Effects on Local Economy

After Bitcoin was removed as legal tender, its presence in the local economy shrank significantly. Business acceptance dropped to just 5% [5][6], and crypto remittances fell below 2% of total transfers [5], returning to levels seen before the law was enacted.

State Bitcoin Holdings

Even with reduced public adoption, the government stuck with its Bitcoin investment strategy. El Salvador still holds 6,068 BTC, valued at $592 million [5]. The government has continued buying Bitcoin, signaling that it sees the cryptocurrency more as a speculative asset than a tool for everyday transactions.

Key Findings for Other Countries

El Salvador’s experience highlights three important takeaways for nations considering cryptocurrency adoption:

  • Digital Infrastructure: A strong digital framework is essential. For example, the Chivo wallet saw a 60% abandonment rate [6].
  • Institutional Relationships: Collaborating with institutions can shape policy outcomes, as seen with the $1.4 billion loan’s conditions [5].
  • Public Preference: Many Salvadorans leaned toward traditional financial systems over new, unfamiliar ones.

While the IMF agreement helped stabilize the country’s economy, this experiment revealed the challenges of balancing crypto ambitions with the demands of established financial systems.

DEX Trading Options

After Bitcoin lost its status as legal tender in El Salvador, decentralized exchanges (DEXs) became the go-to option for Salvadorans looking to trade crypto. These platforms have stepped in to replace the discontinued Chivo system, offering access to global liquidity and allowing users to maintain control over their assets.

Why DEX Platforms Are Gaining Ground

For Salvadoran traders, DEX platforms offer more control and flexibility when handling Bitcoin transactions. Given the country’s preference for dollar-based transactions, these platforms extend that ease of use to decentralized trading. Some of the standout benefits include:

  • Lower fees compared to traditional exchanges
  • 24/7 access to trading markets
  • Tools for managing risks in volatile markets

Features of Defx Perps DEX

Defx Perps

The Defx Perps platform is tailored to meet the needs of Salvadoran traders navigating the post-Bitcoin legal tender landscape. Here’s a quick look at its key features:

Feature What It Offers
Leverage Trading Trade Bitcoin with up to 100x leverage [7]
Margin Options Choose between isolated or cross-margin trading
Order Types Use stop-loss and take-profit orders for better control
Security Self-custody with built-in automated safeguards

Defx Perps enables swift trade execution and provides contracts that mirror Bitcoin’s price. These tools help traders navigate market volatility while keeping full control of their assets.
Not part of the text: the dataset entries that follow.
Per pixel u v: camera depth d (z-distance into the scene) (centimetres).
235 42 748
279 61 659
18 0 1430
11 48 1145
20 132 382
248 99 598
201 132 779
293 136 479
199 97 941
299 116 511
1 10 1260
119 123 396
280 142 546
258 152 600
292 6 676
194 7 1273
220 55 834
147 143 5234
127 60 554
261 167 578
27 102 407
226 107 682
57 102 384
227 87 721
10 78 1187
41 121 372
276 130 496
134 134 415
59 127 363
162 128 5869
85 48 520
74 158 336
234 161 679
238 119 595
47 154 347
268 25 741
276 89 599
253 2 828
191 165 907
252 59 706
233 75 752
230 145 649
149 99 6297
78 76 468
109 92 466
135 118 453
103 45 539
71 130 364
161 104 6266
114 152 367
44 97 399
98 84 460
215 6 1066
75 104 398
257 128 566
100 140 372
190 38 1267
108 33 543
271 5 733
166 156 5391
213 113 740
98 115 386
Conclusion: Bitcoin Law Results

El Salvador’s Bitcoin experiment, which ended in January 2025, offers important insights into the challenges of adopting cryptocurrency at a national level. The government revoked Bitcoin’s legal tender status to secure a $1.4 billion loan from the IMF [5], highlighting the gap between ambitious crypto policies and their practical execution.
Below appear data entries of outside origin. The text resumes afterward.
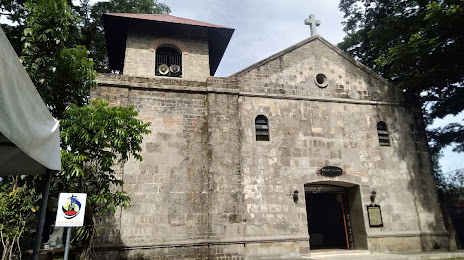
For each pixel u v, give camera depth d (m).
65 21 10.30
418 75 16.11
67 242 7.01
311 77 15.99
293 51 16.14
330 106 15.83
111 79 13.31
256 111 14.73
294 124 15.02
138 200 12.32
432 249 15.08
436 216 15.66
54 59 10.14
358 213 15.10
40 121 4.99
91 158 9.91
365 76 16.94
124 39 16.97
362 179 15.20
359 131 15.87
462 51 15.85
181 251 12.23
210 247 12.35
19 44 14.77
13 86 3.89
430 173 16.30
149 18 15.65
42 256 11.42
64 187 9.58
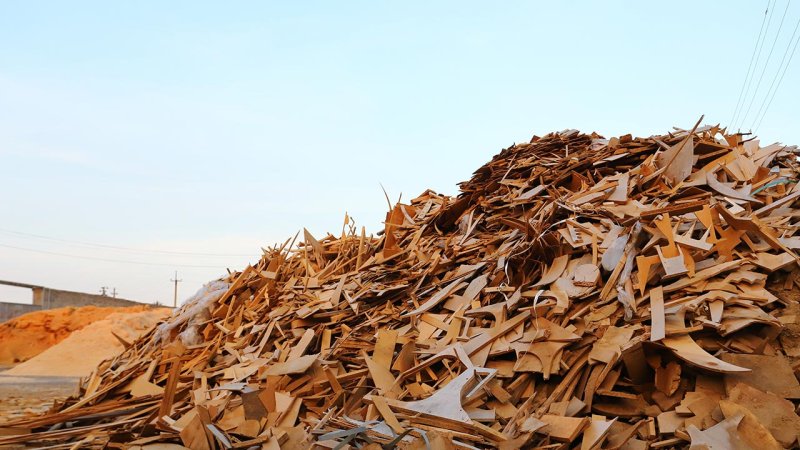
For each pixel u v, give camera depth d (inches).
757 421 116.1
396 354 189.3
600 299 164.2
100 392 223.8
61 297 1128.2
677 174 222.4
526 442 127.5
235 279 319.0
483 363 161.2
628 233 181.6
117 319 606.2
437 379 167.3
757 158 232.8
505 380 154.9
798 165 228.1
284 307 258.1
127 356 292.4
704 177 215.6
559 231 200.8
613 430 132.7
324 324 231.8
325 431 147.9
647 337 142.2
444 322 195.6
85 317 892.0
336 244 323.0
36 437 178.1
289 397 173.8
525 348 157.3
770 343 140.9
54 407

Although half of all households initially downloaded the Chivo wallet, long-term adoption fell short. The program struggled to connect with its intended audience – the unbanked population. Instead, active users were mostly young, educated males who already had access to traditional banking services [6].

The government’s substantial Bitcoin holdings signal its ongoing interest in cryptocurrency. However, this approach has strained relationships with traditional financial institutions and exposed the country’s finances to unpredictable market swings.

For other nations exploring cryptocurrency adoption, three key takeaways stand out. Success depends on strong technological infrastructure, thoughtful management of institutional relationships, and alignment with public needs. While centralized systems faced challenges, decentralized platforms gained traction among Salvadoran traders.

Reversing Bitcoin’s legal tender status helped ease tensions with financial institutions. Still, El Salvador’s journey underscores the delicate balance between embracing crypto advancements and maintaining stability within traditional economic systems.